While other cases have held under certain circumstances, pre-dispute arbitration agreements drafted by an employer may be unenforceable when they contain unconscionable terms, it would appear the exclusion of class-wide arbitration as a provision of an arbitration agreement is not viewed as unconscionable by the Court. Accordingly, it is now clear employers may issue arbitration agreements with a provision that does not permit class-wide arbitration.

This Hot Topic was prepared by the ADR in Labor and Employment Law Committee of the ABA Section of Labor & Employment Law with the assistance of Susan Grody Ruben, Arbitrator and Mediator in Cleveland, OH; Thomas A. Doyle, who represents employees at Saunders & Doyle in Chicago, IL; and Robert D. Weisman, who represents employers at Schottenstein Zox & Dunn in Columbus, OH.

1AT&T acquired Cingular in 2005.
2 The Concepcions' Complaint was consolidated with a putative class action.
3 A court may refuse to enforce a contract found "to have been unconscionable at the time it was made," or may "limit the application of any unconscionable clause." California Civil Code § 1670.5. Unconscionability has "a procedural and a substantive element, the former focusing on oppression or surprise due to unequal bargaining power, the latter on overly harsh or one-sided results." Armendariz v. Foundation Health Psychcare Services, Inc., 24 Cal. 4th 83, 114 (2000).

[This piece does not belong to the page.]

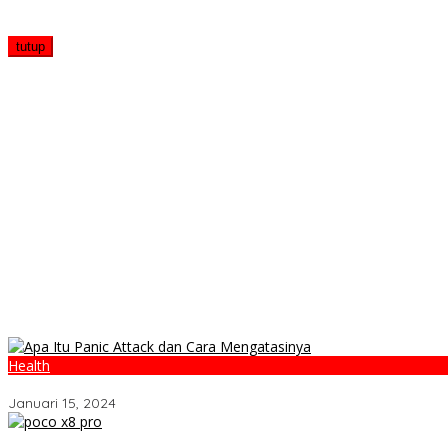
tutup
Health
Apa Itu Panic Attack dan Cara Mengatasinya
Januari 15, 2024
POCO X8 Pro Resmi Hadir di Indonesia 2026: Masih Jadi Raja Perf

4 A contract is unlawful if it has for its "object, directly or indirectly, to exempt anyone from responsibility for his own…violation of law."
5 "[W]hen [a class action] waiver is found in a consumer contract of adhesion in a setting in which disputes between the contracting parties predictably involve small amounts of damages, and when it is alleged that the party with the superior bargaining power has carried out a scheme to deliberately cheat large numbers of consumers out of individually small sums of money, then…the waiver becomes in practice the exemption of the party 'from responsibility for [its] own fraud….' …[S]uch waivers are unconscionable under California law and should not be enforced." Id., at 162 (quoting California Civil Code § 1668).
6 "A written provision in any maritime transaction or a contract evidencing a transaction involving commerce to settle by arbitration a controversy thereafter arising out of such contract or transaction…shall be valid, irrevocable, and enforceable, save upon such grounds as exist at law or in equity for the revocation of any contract."
7 In Concepcion, the Supreme Court refers to this rule as "the Discover Bank rule."